+++ Provided text
SIKI MGABADELI:  We are talking about the best side-business ideas to start while working full-time. I know that a lot of people who want to start their own businesses tend to do it in this cautious way to see if the idea will work, and they test the waters before they go full-time. Or they just do it concurrently, at the same time, because you can.

So we are going to get some tips today. Let’s welcome again Gil Oved, who is co-CEO of The Creative Counsel. Gil, thanks so much for your time today. Is it stressful, though, to run a business while you are working full-time?

GIL OVED:  I think it is stressful, but the life of an entrepreneur is one of stress. It’s just a natural thing.

SIKI MGABADELI:  You’re smiling as you say that.

GIL OVED:  Absolutely. I love entrepreneurship. My biggest stress would be to not have something to do. That’s when I get really anxious. When I go on a holiday the first two days are great and then I get antsy.

SIKI MGABADELI:  I’m the same. Like: okay, what am I doing, why am I doing this?

GIL OVED:  People say like, “Be in the present.” I am in the present, man, but I need to do stuff.

SIKI MGABADELI:  Let’s get straight into some ideas. What’s the first thing that pops into your mind?

GIL OVED:  I guess the first thing that pops into my mind is not necessarily what to do but why to do it and how to do it. The first thing is why do you want to do it – many reasons, extra cash, lifestyle business. This is your entry point and at some point you are saying, let’s test the water. And if it gets to that special magic moment, I’ll leave my permanent employment, take the big leap. I don’t necessarily need to do it up front because entrepreneurship is tough, as you were speaking to Wayne now. This is a tough time to be an entrepreneur, so you’ve got to be confident that you are doing the right thing.

I guess the thing is to find your passion. Really, there are so many opportunities out there for side-businesses. People come to me and say, “What shall I start,” and I ask them, “What do you love doing? What will keep you motivated at two in the morning?” When you stand in the shower, what are the ideas that come up?” That’s the first thing to decide on, on how to start your side-business.

But there is a lot of help out there. For the first time in the world, in the history of humanity, we’ve got all this information at your fingertips. There are a lot of how-to’s. And the democratisation of the internet means you could be doing side-business work from the comfort of your home anywhere in the world and vice versa.

SIKI MGABADELI:  With customers around the world. We’ve been talking about the so-called “gig economy” – where people are literally working for themselves, freelancing for people on the other side of the world.

GIL OVED:  Well, actually Freelancer.com is one of the websites that I was going to recommend to you, because it’s a site for freelancers of all kinds. And there are so many categories, there are so many opportunities.

Here’s the deal. You may not have skill sets right now, but you may have a passion and you could go online, you could go onto YouTube, you could get courses online and become an expert in a short space of time. You don’t necessarily have to be the best of the best in order to get business. You just need to have certain skill sets and away you go.

SIKI MGABADELI:  And be persistent.

GIL OVED:  And innovative about how you go about it. There are so many websites out there that you could latch onto, and all of a sudden it sends out your message to the rest of the world. I think that’s where the opportunities are.

SIKI MGABADELI:  And advice on testing the idea? When do you ask your best friend, your partner, your neighbour? Like, “Would you pay someone to do A, B, C?”
++++++
## What you need to do
A) Answer these about the interview on side businesses:
(i) Of which company is Gil Oved co-CEO?
(ii) What happens to Gil Oved after the first two days of a holiday?
(iii) Which website does Gil Oved recommend to freelancers?
B) Carry on the interview on side businesses from its last line.
+++ Record set
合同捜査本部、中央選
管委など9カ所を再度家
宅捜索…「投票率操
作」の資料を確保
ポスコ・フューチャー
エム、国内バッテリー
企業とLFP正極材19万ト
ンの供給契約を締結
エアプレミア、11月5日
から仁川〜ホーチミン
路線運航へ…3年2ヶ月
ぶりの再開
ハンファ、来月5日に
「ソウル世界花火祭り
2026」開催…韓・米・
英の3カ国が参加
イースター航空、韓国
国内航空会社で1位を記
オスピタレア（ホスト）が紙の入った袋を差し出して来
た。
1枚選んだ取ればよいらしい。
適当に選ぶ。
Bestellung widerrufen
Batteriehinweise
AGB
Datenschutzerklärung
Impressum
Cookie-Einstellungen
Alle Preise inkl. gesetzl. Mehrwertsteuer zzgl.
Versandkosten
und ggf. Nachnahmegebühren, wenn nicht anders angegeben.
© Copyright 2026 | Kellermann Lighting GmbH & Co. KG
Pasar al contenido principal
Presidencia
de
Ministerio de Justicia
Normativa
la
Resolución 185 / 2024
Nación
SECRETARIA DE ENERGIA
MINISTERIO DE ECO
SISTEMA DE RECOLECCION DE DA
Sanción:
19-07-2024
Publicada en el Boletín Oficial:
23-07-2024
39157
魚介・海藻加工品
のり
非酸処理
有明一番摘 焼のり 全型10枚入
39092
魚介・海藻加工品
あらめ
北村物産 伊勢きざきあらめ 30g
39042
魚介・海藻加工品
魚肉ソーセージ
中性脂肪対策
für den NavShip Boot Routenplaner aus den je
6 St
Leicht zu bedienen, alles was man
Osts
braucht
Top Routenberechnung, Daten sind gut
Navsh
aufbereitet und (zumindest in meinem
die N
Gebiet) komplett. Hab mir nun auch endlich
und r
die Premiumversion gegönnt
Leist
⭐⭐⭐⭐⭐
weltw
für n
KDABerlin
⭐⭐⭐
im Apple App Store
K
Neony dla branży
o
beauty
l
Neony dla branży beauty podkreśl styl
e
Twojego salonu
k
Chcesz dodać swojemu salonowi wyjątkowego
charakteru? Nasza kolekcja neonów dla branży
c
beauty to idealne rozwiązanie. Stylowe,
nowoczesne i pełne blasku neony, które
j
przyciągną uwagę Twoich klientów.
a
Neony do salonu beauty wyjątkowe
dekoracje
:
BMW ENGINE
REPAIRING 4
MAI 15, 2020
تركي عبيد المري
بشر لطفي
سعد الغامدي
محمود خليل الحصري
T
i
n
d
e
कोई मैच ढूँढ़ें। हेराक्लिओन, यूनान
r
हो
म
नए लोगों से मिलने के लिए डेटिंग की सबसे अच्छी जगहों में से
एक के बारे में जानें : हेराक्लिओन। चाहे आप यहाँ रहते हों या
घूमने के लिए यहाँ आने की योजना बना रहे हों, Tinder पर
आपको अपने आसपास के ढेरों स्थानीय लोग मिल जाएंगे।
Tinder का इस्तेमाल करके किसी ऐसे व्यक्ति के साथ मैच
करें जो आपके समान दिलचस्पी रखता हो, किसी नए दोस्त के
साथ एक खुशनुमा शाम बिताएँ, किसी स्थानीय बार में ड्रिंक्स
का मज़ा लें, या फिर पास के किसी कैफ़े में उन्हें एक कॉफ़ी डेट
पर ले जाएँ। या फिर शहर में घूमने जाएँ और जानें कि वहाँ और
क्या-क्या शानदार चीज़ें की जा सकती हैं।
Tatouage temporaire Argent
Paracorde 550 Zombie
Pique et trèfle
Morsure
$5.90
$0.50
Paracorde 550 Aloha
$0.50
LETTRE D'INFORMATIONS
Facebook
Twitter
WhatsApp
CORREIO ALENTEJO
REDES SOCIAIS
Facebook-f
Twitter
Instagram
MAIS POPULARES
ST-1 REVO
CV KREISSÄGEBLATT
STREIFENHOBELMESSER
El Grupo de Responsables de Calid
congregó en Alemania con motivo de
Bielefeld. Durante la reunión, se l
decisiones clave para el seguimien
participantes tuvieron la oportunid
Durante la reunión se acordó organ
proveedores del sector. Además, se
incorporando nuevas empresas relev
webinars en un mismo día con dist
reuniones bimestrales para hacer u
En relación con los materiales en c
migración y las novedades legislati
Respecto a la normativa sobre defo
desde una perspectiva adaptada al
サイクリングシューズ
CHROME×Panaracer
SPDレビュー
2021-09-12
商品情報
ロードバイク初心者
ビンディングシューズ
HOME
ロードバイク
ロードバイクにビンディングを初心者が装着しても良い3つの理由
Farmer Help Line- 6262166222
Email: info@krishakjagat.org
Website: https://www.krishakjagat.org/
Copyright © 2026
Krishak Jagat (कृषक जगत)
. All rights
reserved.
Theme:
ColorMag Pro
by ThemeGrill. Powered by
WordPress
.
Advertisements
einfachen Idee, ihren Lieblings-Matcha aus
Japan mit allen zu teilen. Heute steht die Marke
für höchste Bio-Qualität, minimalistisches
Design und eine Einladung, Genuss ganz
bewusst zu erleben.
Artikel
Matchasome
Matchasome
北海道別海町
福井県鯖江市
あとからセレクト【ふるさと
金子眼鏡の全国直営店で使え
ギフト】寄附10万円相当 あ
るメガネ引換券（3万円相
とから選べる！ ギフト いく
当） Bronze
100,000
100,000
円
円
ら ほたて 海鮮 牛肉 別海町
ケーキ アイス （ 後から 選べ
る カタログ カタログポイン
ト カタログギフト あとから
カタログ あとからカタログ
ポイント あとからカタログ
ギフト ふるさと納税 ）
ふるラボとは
++++++
## Answers by task
A)
(i) The Creative Counsel
(ii) He gets antsy.
(iii) Freelancer.com

B)
GIL OVED:  There is a problem with that, because often they don’t see the talent necessarily. Yes, I think ask a lot of people, get advice, be open to suggestion, be open modify and to have some free flow. At the same time, you know what, people are going to say to you things like, “Don’t take a chance, stay here.” I say don’t listen to them, take a leap. It doesn’t have to be a leap of faith, it doesn’t have to be a blind leap, but take a leap. Take a chance. You never know.

And the thing is, business changes over time. Facebook wasn’t Facebook when it started. It was a way of meeting people. And now it’s just hit its all-time high – 1.7 billion people. Zuckerberg, when he started Facebook – The Facebook as he called it then – had no idea. And neither will you when you start it. And that’s okay. That’s fine. You just start something and it will modify over time and all of a sudden you go from not knowing something to becoming an expert.

SIKI MGABADELI:  Absolutely.

GIL OVED:  And there are cool things out there. Like for example, if you are designer, if you are interested in design, Fiverr.com – it’s the craziest thing. You pay $5 to get a logo or a snippet or a sound bite. Fiverr.com. You say to yourself, $5 – will I work for $5. Well, for $5 you work for a few hours a day and all of a sudden you are starting to make a lot of money.

There is a website called breadnbeyond.com, which does productions like audio-visual productions. And they are global. You can either be the recipient of it or the creator of it. They follow a certain template and within a couple of days they send you an unbelievable company presentation. Of course, this is a skill set that is required. You could learn things like graphic design, web design, web development.

And it’s not just IT. If you’ve got other skill sets like tax preparation, there are so many people out there…you can learn it and all of a sudden offer it. Online coaching, online courses.

A big thing now is blogging. Blogging is huge, and people are making big money. There’s a South African company called Webfluential – an unbelievable company. It’s just such a crazy world. Basically what they do is, if you generate a lot of influence through your social media, then advertisers will pay you. And so it’s a marketplace that connects bloggers to their followers, and the more times people re-tweet and re-share and engage, the more money you make. It’s a marketplace.

I see someone thinking…

SIKI MGABADELI:  I’m thinking one can always supplement one’s income.

We were talking about how difficult it is right now for people to find employment, to keep employment. The latest unemployment stats are actually quite scary, people losing their jobs. So doing this and thinking about starting a business – it’s probably the best time.

GIL OVED:  It is a good time and actually ironically some of these side businesses are actually your full-time employment.

SIKI MGABADELI:  What you are doing, anyway.

GIL OVED:  You may be fractionally unemployed or seasonally unemployed and the truth is that’s sometimes when your businesses happen. So you kind of think I’ll do this for a while. When we started the The Creative Counsel, I promise you, I said to anyone who was asking, “It’s our side business while we work out what we really want to do with our lives.” And that was 15 years ago. Little did we think we would end up with what we have.

SIKI MGABADELI:  Let’s take a call from Jeremy in Parktown. Hi, Jeremy.

JEREMY:  How are you today, my dear?

SIKI MGABADELI:  Good thank you.

JEREMY:  Mr Oved. Ideas, creative, right. Make sure that all the people who have ideas of what they want to do make a blueprint of it and patent it, otherwise people will take the ideas and you lose a lot of money.

SIKI MGABADELI:  Thanks, Jeremy. I get a lot of questions like that. People ask: “How do I protect my idea if I have an idea?”  What do you think about that?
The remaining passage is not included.